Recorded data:
*** Block opens ***
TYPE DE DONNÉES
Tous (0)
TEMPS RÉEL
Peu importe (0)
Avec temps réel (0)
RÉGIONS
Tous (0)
*** Block closes ***
- _WHAT NEEDS TO BE DONE_:
Exactly reproduce every line found in the records.

- _SOLUTION FOR THIS EXERCISE_:
TYPE DE DONNÉES
Tous (0)
TEMPS RÉEL
Peu importe (0)
Avec temps réel (0)
RÉGIONS
Tous (0)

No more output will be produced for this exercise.